§ **ASSIGNED TASK**
Skip the images and copy each record exactly as written.

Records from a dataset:
"""

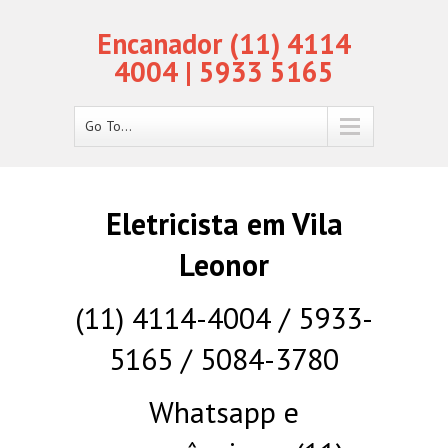
Encanador (11) 4114
4004 | 5933 5165
Go To...
Eletricista em Vila
Leonor
(11) 4114-4004 / 5933-
5165 / 5084-3780
Whatsapp e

"""

§ **ANSWER FOR THIS EXERCISE**
Encanador (11) 4114
4004 | 5933 5165
Go To...
Eletricista em Vila
Leonor
(11) 4114-4004 / 5933-
5165 / 5084-3780
Whatsapp e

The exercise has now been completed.